The Pentagon chooses Amazon and Microsoft for its cloud project
Reuters on April 11 reported that Amazon and Microsoft will continue bidding for an agreement to provide cloud computing services to the Pentagon – the headquarter of the US Department of Defense. According to the Pentagon, the contract to provide cloud computing services worth up to 10 billion dollars and will last 10 years.
This decade-long military contract is part of an investment project called Joint Enterprise Defense Infrastructure (JEDI).
JEDI could be temporarily understood as a common cloud data infrastructure project created, stored and provided by enterprises. JEDI, to put it more simply, is the US Department of Defense data transfer to a single enterprise that wins the bid, making it easier to manage and secure. This project is expected to play an important role in modernizing the entire Pentagon information technology system.
According to Defense Ministry spokesman, Elissa Smith, AWS (Amazon Web Services) and Microsoft Azure are the only two services that meet the minimum requirements given.
Before the new decision was announced, Amazon, IBM, Microsoft and Oracle were the leading companies in the bidding for this lucrative military contract. At that time, Amazon was the only company allowed by Washington to handle their top-level confidential data.

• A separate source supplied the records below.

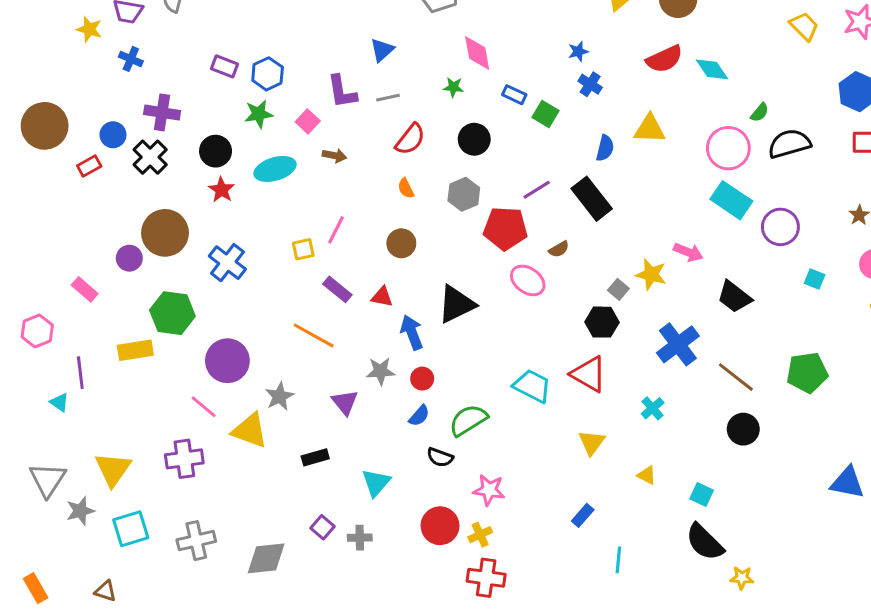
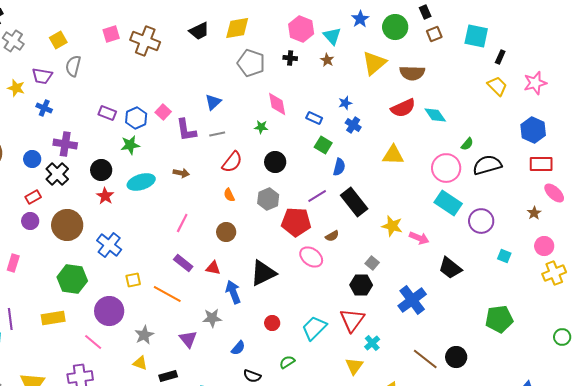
blue rectangle: (514, 95) -> (314, 118), moved
pink square: (308, 121) -> (163, 112), moved
blue semicircle: (605, 148) -> (339, 167), moved
red rectangle: (89, 166) -> (33, 197), moved
yellow square: (303, 249) -> (133, 280), moved
purple circle: (129, 258) -> (30, 221), moved
yellow star: (651, 275) -> (392, 226), moved
pink rectangle: (85, 289) -> (13, 263), turned 66
yellow rectangle: (135, 350) -> (53, 318), moved
red triangle: (589, 374) -> (352, 320), turned 36
brown line: (736, 377) -> (425, 359), moved
red circle: (422, 379) -> (272, 323), moved
cyan trapezoid: (532, 386) -> (314, 328), turned -72
cyan cross: (653, 408) -> (372, 343), moved
green semicircle: (468, 420) -> (287, 362), moved, size x0.6
yellow triangle: (250, 431) -> (140, 363), moved, size x0.6

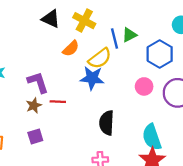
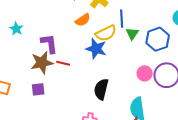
green triangle: (129, 35) -> (132, 34), moved, turned -40
pink circle: (144, 86) -> (145, 73), moved
brown star: (34, 105) -> (42, 63), size x1.6

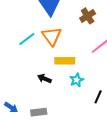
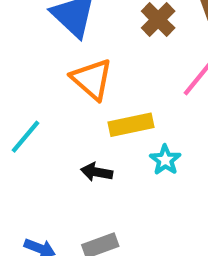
cyan line: (27, 39) -> (25, 137), moved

Currently, AWS is still leading the cloud race. However, Microsoft has made great efforts to close the gap. According to experts, if the company of CEO Satya Nadella wins the contract, this contract would completely change the appearance of the cloud computing industry.

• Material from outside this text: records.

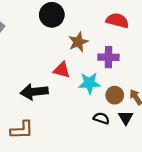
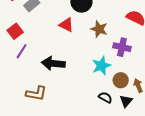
brown star: (78, 42) -> (99, 29), turned 30
red triangle: (62, 70) -> (66, 25), moved
cyan star: (89, 83) -> (101, 66), turned -30

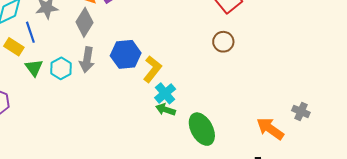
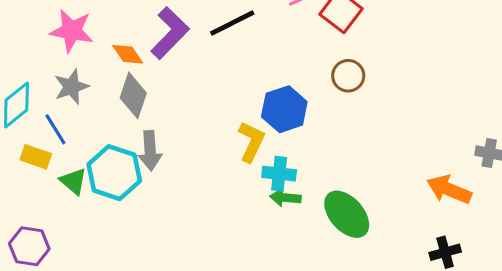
blue hexagon: (126, 54) -> (284, 109), moved
cyan hexagon: (61, 68) -> (114, 173), size x1.6
cyan cross: (165, 93) -> (279, 174), turned -30

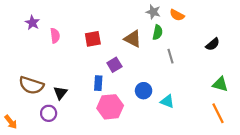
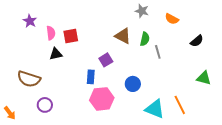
orange semicircle: (177, 15) -> (172, 19), moved
green semicircle: (158, 32) -> (145, 39), moved
red square: (93, 39) -> (71, 36), moved
black triangle: (60, 93) -> (56, 54), moved, turned 40
cyan triangle: (167, 101) -> (155, 109), moved, size x1.5
orange line: (218, 113) -> (180, 105), moved

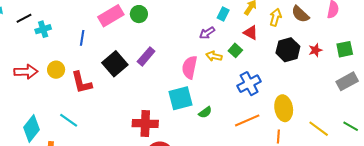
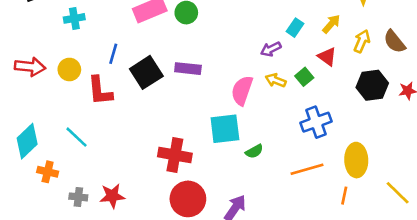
cyan cross: (43, 29) -> (74, 18), moved
blue line: (82, 38) -> (113, 54), moved
purple rectangle: (146, 56) -> (188, 69), turned 48

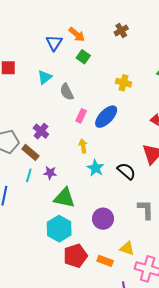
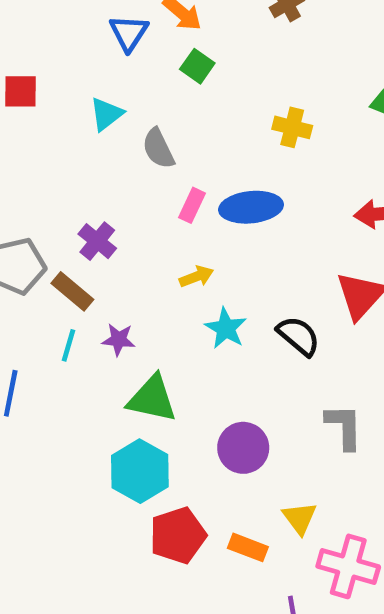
blue ellipse: (106, 117) -> (251, 207), turned 40
yellow arrow: (83, 146) -> (196, 277), turned 80
yellow triangle: (127, 248) -> (300, 518), turned 35

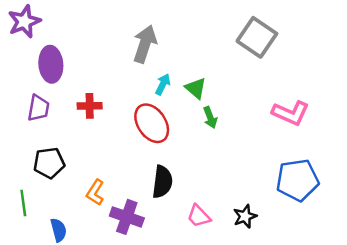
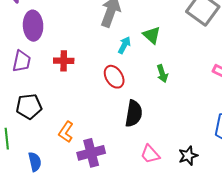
green triangle: (196, 88) -> (152, 35), moved
red ellipse: (152, 123) -> (114, 77), size x0.7
black semicircle: (162, 182) -> (134, 114), moved
purple cross: (127, 217) -> (91, 153), turned -36

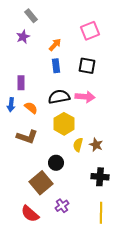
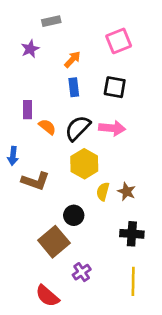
gray rectangle: (31, 16) -> (51, 21), moved, turned -64
black semicircle: (59, 97) -> (78, 128), turned -35
blue arrow: (11, 105) -> (13, 156), moved
orange semicircle: (31, 108) -> (47, 127), moved
red semicircle: (30, 214) -> (47, 296), moved

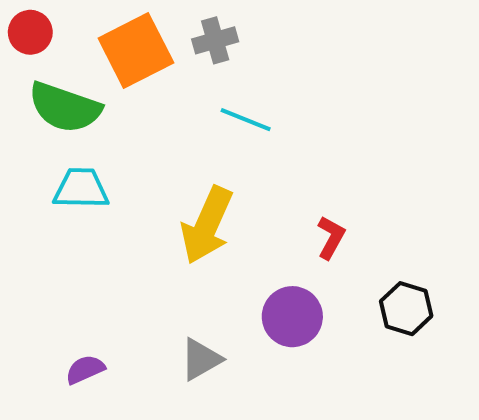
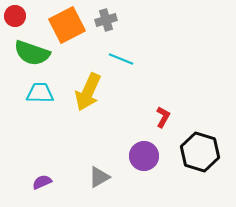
yellow arrow: (207, 225) -> (88, 92), moved
black hexagon: (406, 309) -> (200, 152), size x1.5

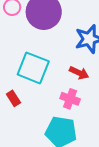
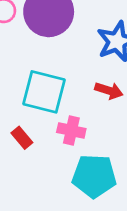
pink cross: (70, 99) -> (71, 131), moved

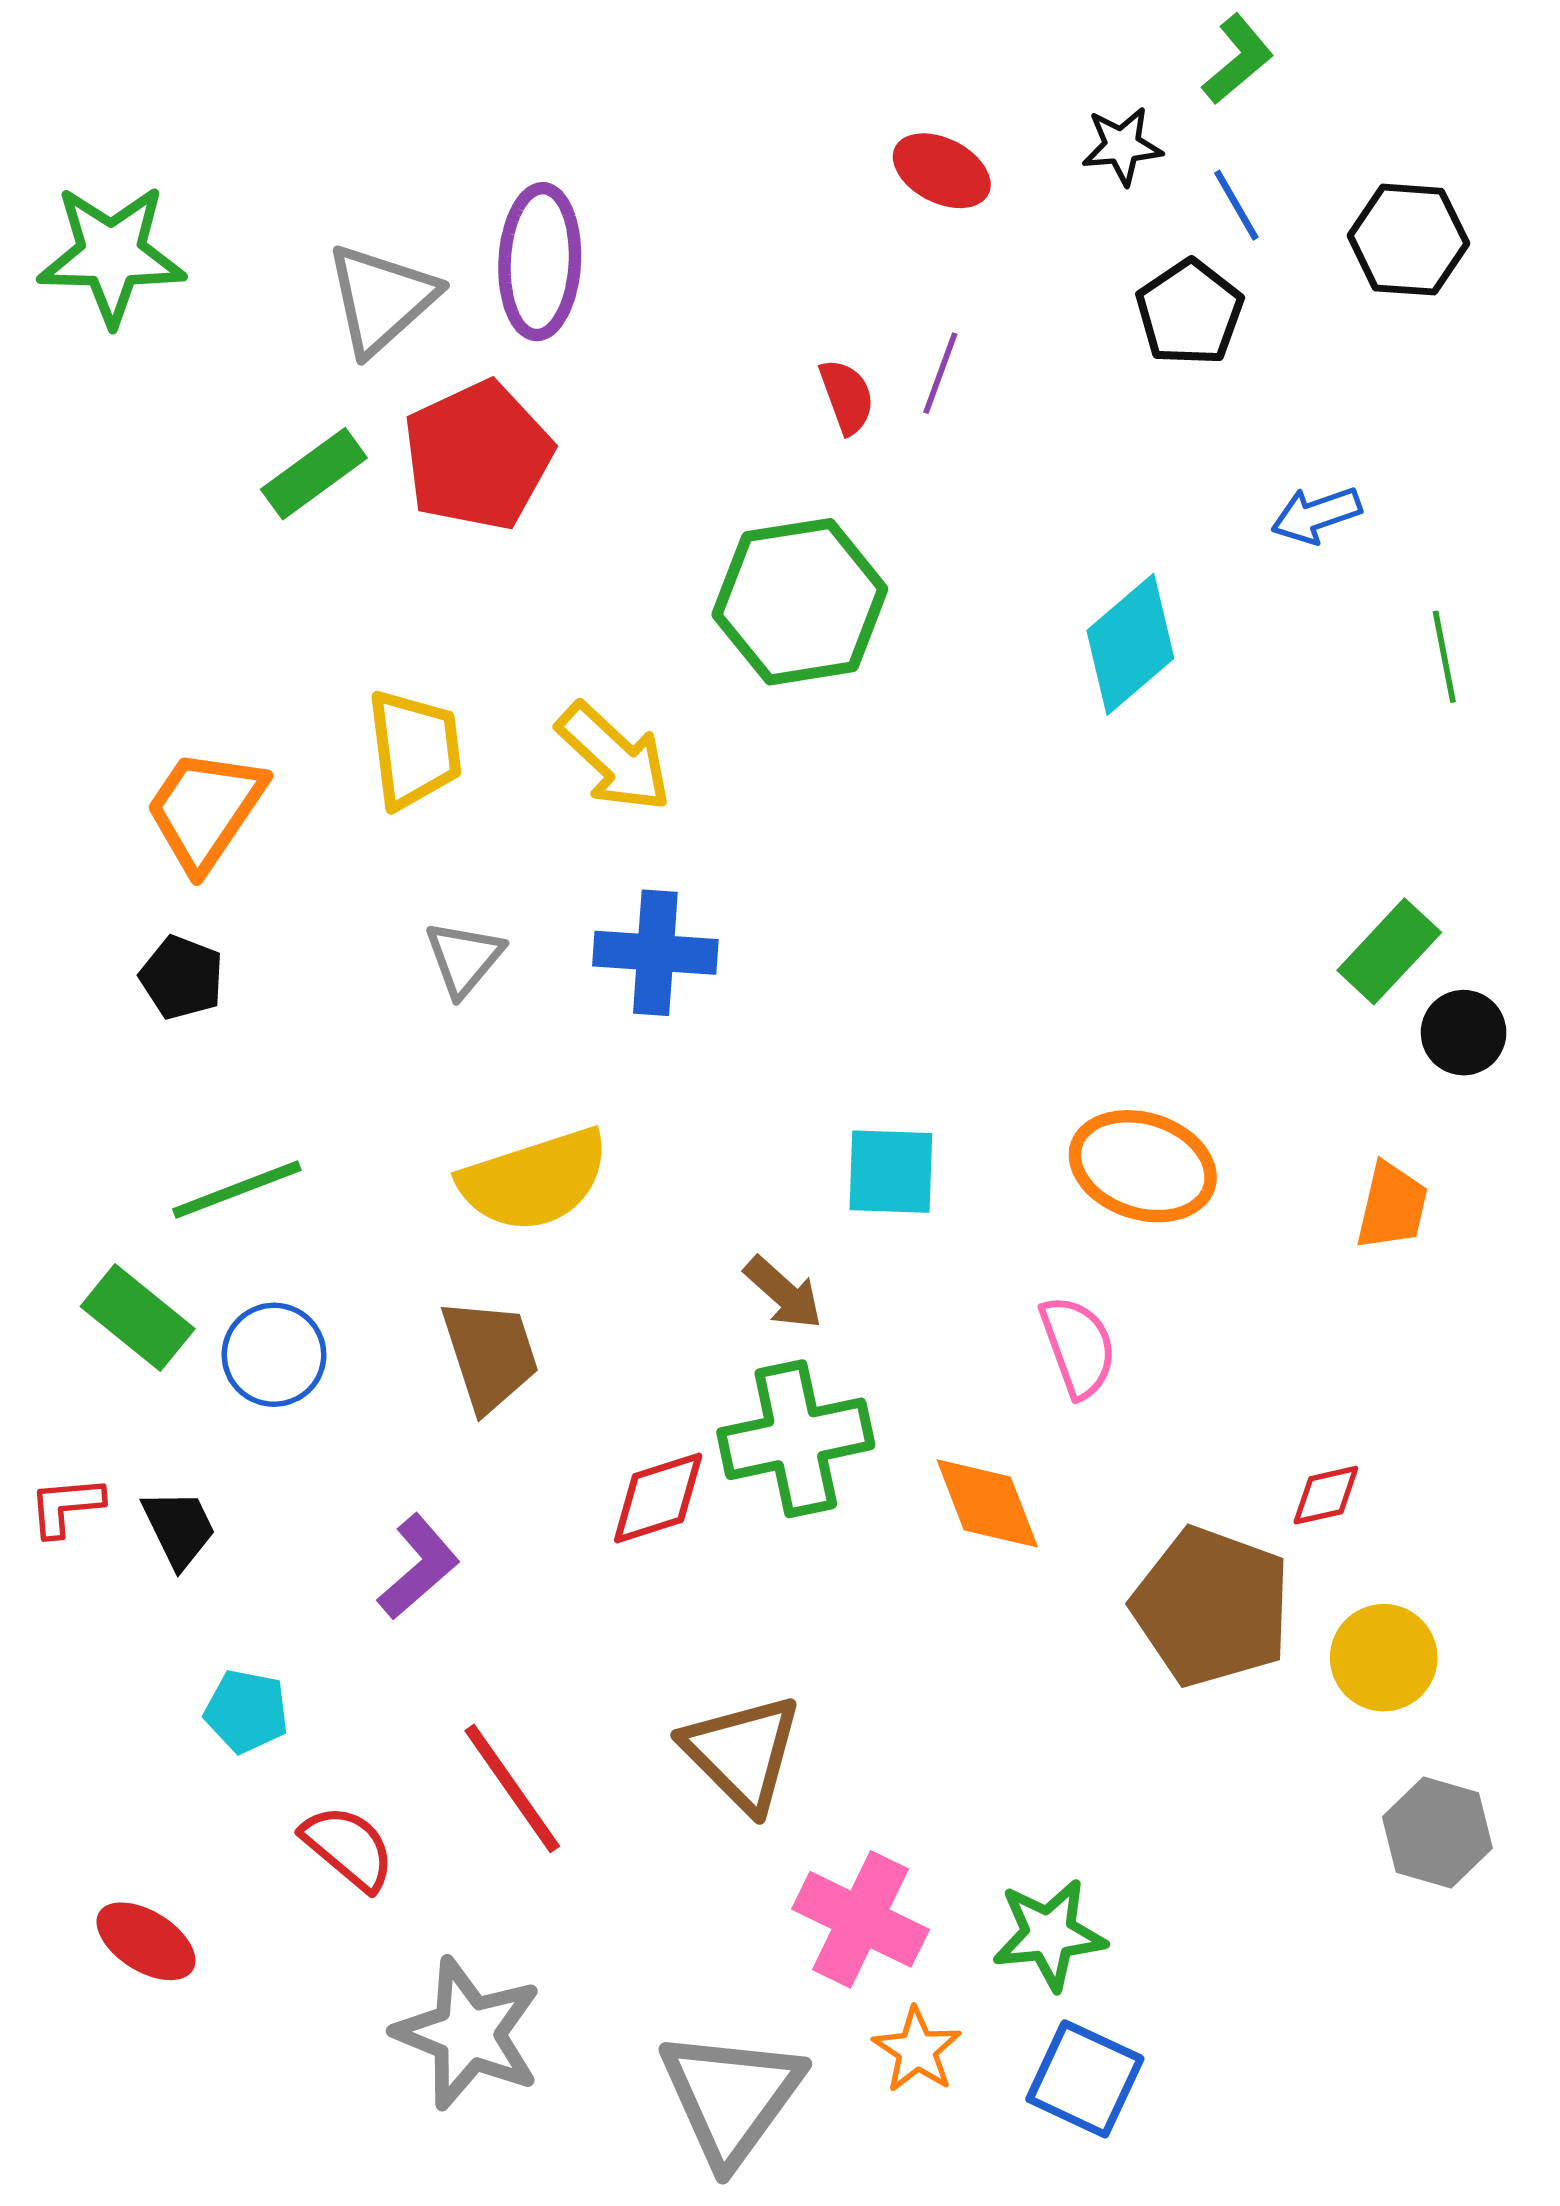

Any company that successfully wins this project will certainly benefit a lot from the long-term domino effect. First, it will definitely win more US government contracts in the future. According to analysts, the US government is likely to spend up to $ 20 billion on cloud computing services. Next, enterprise-type customers can hardly refuse any business cooperation offer from a company that is officially chosen by the US government.
Ms. Smith also says it would not until at least mid-July that the contract could be signed. The reason is that this is a large-scale contract and it is difficult for both sides to reach an agreement while minimizing the risk of litigation and investigation.
Earlier, Oracle said it doubted the role of an AWS employee, who previously worked for the JEDI project. Specifically, this person had been an old employee of Amazon until he joined this huge project. Later, he quitted his job at the US Department of Defense and went back to work at AWS - Amazon's subsidiary.
However, according to Ms. Smith, the Defense Department's inspector investigated this story. And the results of the investigation show that there are no conflicts of interest that are likely to affect their transparency.